- 48
Artist Unknown Working 1948
Description
- Artist Unknown
- Untitled
- Inscribed TGH and numbered 28 on the reverse
- Watercolour and pencil on paper
- 39cm by 29.5cm
Provenance
Private collects ion
Sotheby's, Aboriginal and Oceanic Art, 26 July 2010, lot 113
Private collects ion
Condition
"In response to your inquiry, we are pleased to provide you with a general report of the condition of the property described above. Since we are not professional conservators or restorers, we urge you to consult with a restorer or conservator of your choice who will be better able to provide a detailed, professional report. Prospective buyers should inspect each lot to satisfy themselves as to condition and must understand that any stat.mes nt made by Replica Shoes 's is merely a subjective, qualified opinion. Prospective buyers should also refer to any Important Notices regarding this sale, which are printed in the Sale Catalogue.

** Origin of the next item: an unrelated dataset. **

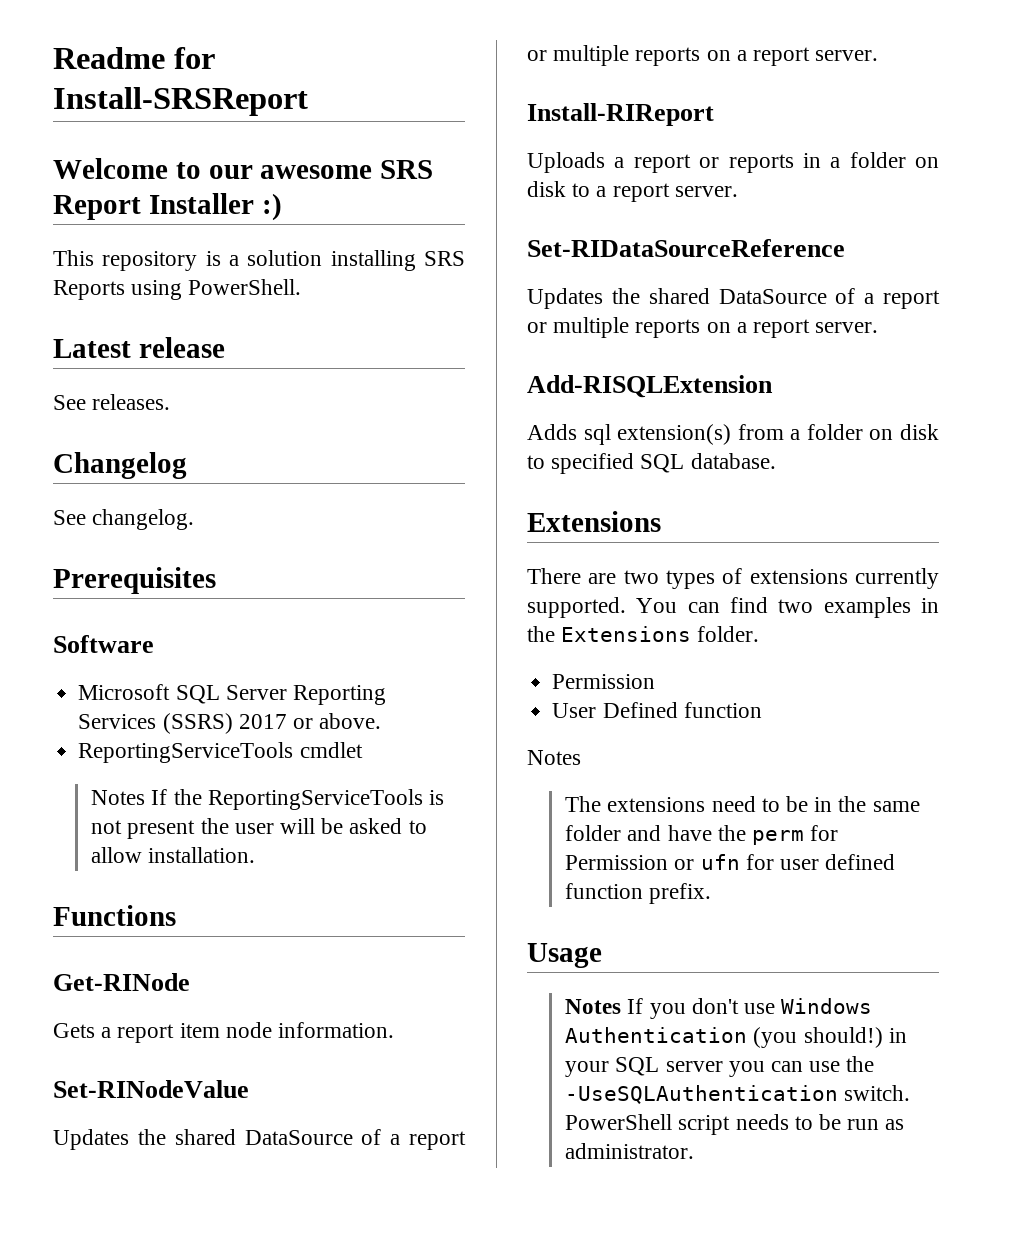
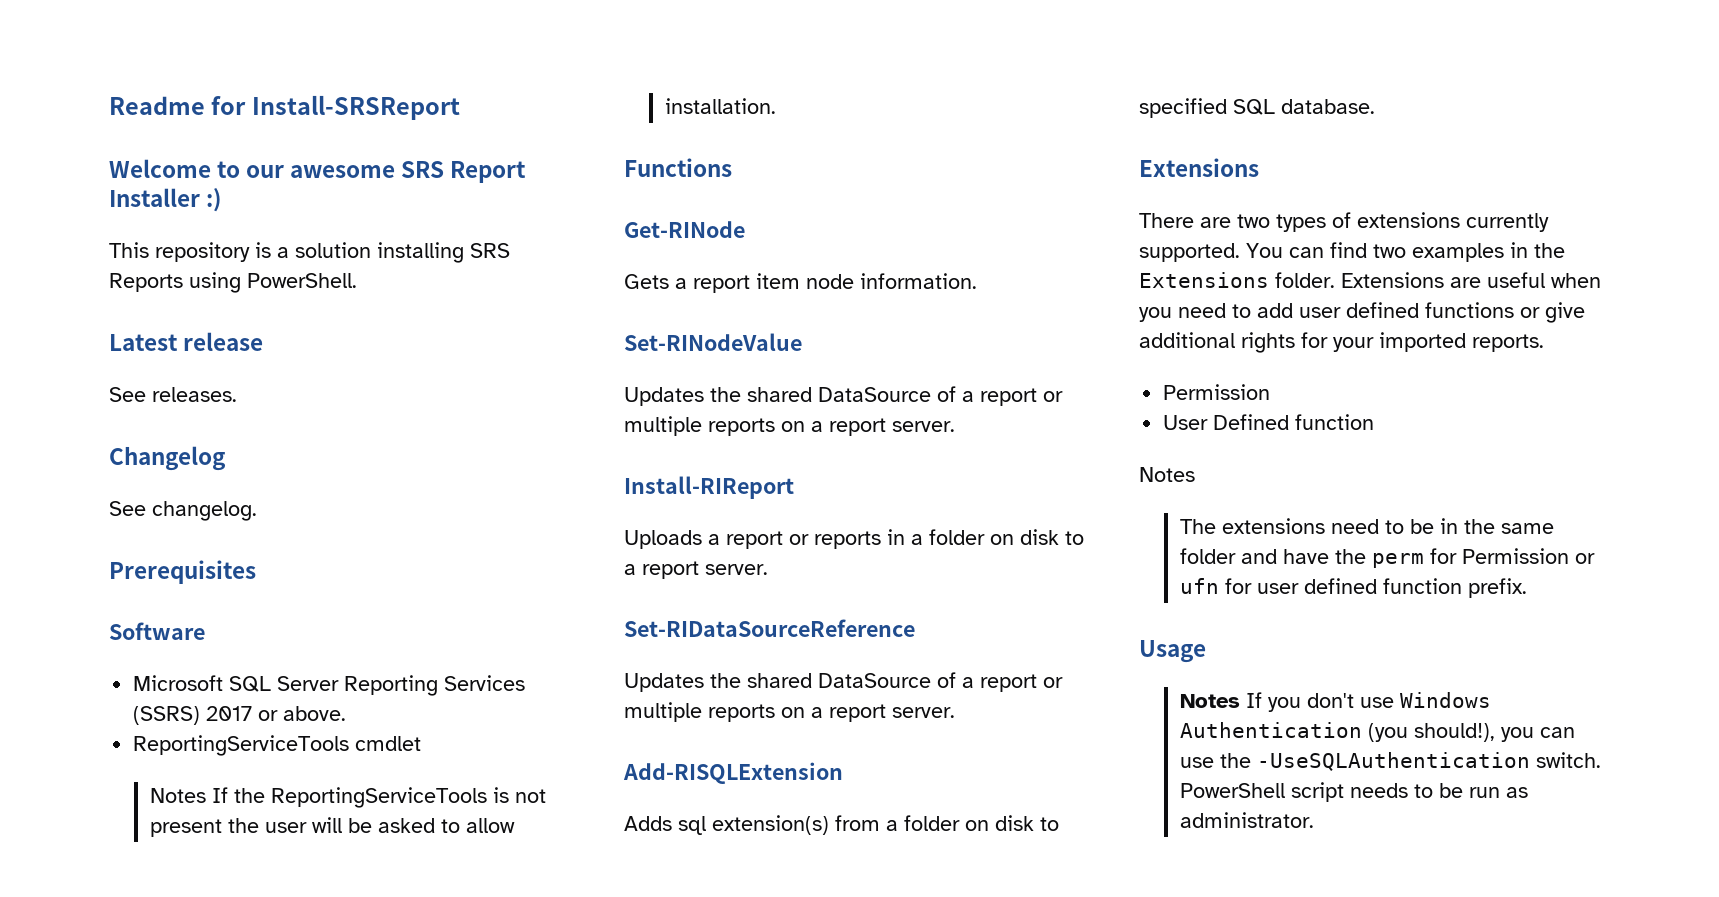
(760, 634) none -> [1341,272,1601,288] [1139,302,1585,323] [1139,332,1544,353] Extensions are useful when you need to add user defined functions or give additional rights for your imported reports.
[803,1027,907,1048] [565,1057,723,1077] should!) in your SQL server -> [1413,723,1495,742] should!),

NOTWITHSTANDING THIS REPORT OR ANY DISCUSSIONS CONCERNING A LOT, ALL LOTS ARE OFFERED AND SOLD AS IS" IN ACCORDANCE WITH THE CONDITIONS OF BUSINESS PRINTED IN THE SALE CATALOGUE."
Catalogue Note
The original collects
or of this drawing, Theodor George Henry Strehlow (1908-78) was the son of Carl Strehlow, the Lutheran missionary who established the mission at Hermannsburg, about eighty miles west of Alice Springs, in 1894. Theodor was born at Hermannsburg and grew up among the Western Arrernte people whose language he spoke fluently. He eventually trained as a linguist and worked among the peoples of the desert. Over the years Strehlow collects
ed and recorded Arrernte songs and ancestral narratives, he photographed and filmed countless ceremonies and put together extensive collects
ions of the material culture of the desert. His collects
ions and his writings are now housed at the Strehlow Research Centre in Alice Springs.
At the t.mes
, a research tool favoured by some anthropologists was to provide people with western painting and drawing materials to map out their country, to illustrate ancestral chronicles, to analyse ceremonial practices and to decode the traditional Aboriginal graphic languages of signs and symbols. In 1932 Norman Tindale provided men at Mount Liebig, to the west of Hermannsburg, with crayons and paper for similar reasons. In the 1940s, the eminent Australian anthropologists Ronald and Catherine Berndt provided coloured crayons and brown paper to men at Birrundudu in the deserts of the Northern Territory and at Yirrkala in Arnhem Land. And the American anthopologist.mes
rvyn Meggitt collects
ed 169 crayon drawings by Warlpiri artists at Lajamanu (Hooker Creek) in 1953-54.
This drawing collects
ed by Theodor Strehlow in 1948 depicts combinations of the types of designs found on traditional oval-shaped ritual objects. The compositions tend to be symMetricas
l; the concentric circles usually represent a site, a camp, a waterhole or a ceremonial area; the lines joining these may indicate a path or journey line between places, while the U-shapes represent people or ancestral beings.